可应白夜看着这篇文字,脸上却没有任何一丝一毫的动容,他只是看着它,目光平静,似乎在想些什么。
九寒霜神体,一定是很强大的至尊法身吧。
即便比不上那十座原始法身,但应该也会在一个很靠前的位置。
如果非要找个参照物的话,最直观的就是排在第十一位上,那个曾经与霜神齐名,同为上古时期顶尖强者的大千世界第一美人,洛神的至尊法身,洛神法身。
应白夜想,这篇修炼法门中记载的“九寒霜神体”大概率不会比它差多少,甚至于与之齐平或者更强。
如果修炼了它,自己的至尊路一定能够走的无比顺畅。
他能够靠着这样的至尊法身一路碾压,将同辈所有人都镇压在下,就彷如……当年的冰九瑶。
可是……
应白夜呼出一口气。
他仰起头看向那破碎得不成样子的天空,黑色的空间裂缝配上白色的雪原碎片,这样看上去像极了闪耀的夜空。
那样纵然很好,可是……
他不想做第二个冰九瑶。
他不知道冰九瑶为什么要把这门至尊法身以这样的一种形式交给他,但这样的传承方式,就仿佛在说:
“来吧,继承我的一切,然后成为第二个我。”
天生祖脉,寒气缠身,再加上如今的至尊法身。
他的身上有太多太多与之重合的地方。
就连冰羽有的时候都会感慨,也许自己能够成为第二个“冰灵帝尊”。
但“应白夜”就是“应白夜”,他希望自己是独一无二的那一个,就像是在那处寒潭当中,他在渴求,渴求自己能够成为某个人心中独一无二的存在,这样的独一无二并不是说“是啊,因为应白夜就只有一个啊”这样形式的独一无二。
他其实是一个很没有安全感的人,他害怕自己被抛弃,也害怕自己其实并没有那么重要。
他从来没有和任何人说过,其实从很久以前,他就一直很羡慕自己父母之间的感情,在母亲的眼里,他的存在固然重要,重要到可以舍弃一生的修为来为他造成那枚戒指,可以为他费尽心思,计算出十数年后他来到北苍大陆的可能,也可以在很多年前,就去请求自己的父亲,去救出这个无比重要的儿子。
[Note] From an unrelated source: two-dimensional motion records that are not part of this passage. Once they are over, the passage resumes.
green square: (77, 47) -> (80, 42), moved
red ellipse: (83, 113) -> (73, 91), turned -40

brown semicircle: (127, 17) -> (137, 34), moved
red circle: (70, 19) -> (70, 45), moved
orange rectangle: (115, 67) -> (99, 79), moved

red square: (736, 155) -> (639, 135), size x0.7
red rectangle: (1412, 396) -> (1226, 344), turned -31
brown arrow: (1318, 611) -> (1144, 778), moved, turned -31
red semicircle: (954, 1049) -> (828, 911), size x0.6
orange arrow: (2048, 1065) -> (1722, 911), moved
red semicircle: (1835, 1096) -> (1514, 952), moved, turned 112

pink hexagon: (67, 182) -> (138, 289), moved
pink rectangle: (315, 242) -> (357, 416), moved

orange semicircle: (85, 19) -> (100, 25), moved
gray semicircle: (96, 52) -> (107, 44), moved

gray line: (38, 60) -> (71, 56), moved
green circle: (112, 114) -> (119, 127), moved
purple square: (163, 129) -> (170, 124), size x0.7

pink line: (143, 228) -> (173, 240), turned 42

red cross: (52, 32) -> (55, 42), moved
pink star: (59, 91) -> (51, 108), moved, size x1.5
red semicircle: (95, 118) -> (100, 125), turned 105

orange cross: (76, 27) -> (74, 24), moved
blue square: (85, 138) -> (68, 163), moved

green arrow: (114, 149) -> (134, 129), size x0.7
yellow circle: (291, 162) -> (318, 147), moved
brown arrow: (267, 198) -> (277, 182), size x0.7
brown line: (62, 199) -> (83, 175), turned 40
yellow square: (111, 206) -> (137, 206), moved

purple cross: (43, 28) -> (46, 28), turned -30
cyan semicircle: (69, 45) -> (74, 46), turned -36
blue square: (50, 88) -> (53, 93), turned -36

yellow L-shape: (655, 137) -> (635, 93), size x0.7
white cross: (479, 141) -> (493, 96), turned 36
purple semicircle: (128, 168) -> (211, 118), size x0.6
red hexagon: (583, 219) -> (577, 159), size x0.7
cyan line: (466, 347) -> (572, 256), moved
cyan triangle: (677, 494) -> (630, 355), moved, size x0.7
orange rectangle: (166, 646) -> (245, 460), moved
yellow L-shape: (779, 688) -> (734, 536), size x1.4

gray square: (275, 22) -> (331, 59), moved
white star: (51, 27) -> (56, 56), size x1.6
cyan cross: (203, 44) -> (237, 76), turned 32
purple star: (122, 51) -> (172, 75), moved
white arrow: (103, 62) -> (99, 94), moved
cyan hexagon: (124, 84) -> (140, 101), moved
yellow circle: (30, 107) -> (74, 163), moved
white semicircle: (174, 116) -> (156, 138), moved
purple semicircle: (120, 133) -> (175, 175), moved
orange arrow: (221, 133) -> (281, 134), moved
可就算是如此重要,她还是会在应白夜三岁时,带着笑容消散在罪域当中。
因为父亲在母亲的眼中,就是那个“独一无二”。
他也想要拥有这样的“独一无二”,更想要成为某个人的“独一无二”。
所以他才会那个时候,一个人抱着膝盖,冷冷地坐在寒潭里,想要独自一人离开这个这个世界。
因为他思来想去,好像……这个世界上没有人是没他不能活的。
这个想法很极端,可仔细想想,好像又没有那么极端。
以前的他,是为了母亲的那一句“要快乐的活下去”所以才被锁在了这世上,但寒潭中父母的留言解开了这一句对他来说彷若“诅咒”的锁链。
他的安全感就仿佛被潮水冲破的堤坝,一下子没有了任何的保障。
他害怕了,他居然害怕了。
所以,他才想赶快逃离这个世界。
后来,如果不是因为灵溪的现身,他恐怕不会意识到,自己原来已经在某个人心中如此的重要了。
也就是从那个时候开始,他的不安,他的害怕,被灵溪的笑容,灵溪的话语,灵溪那简直要抛开来,让他看到的真心所驱散。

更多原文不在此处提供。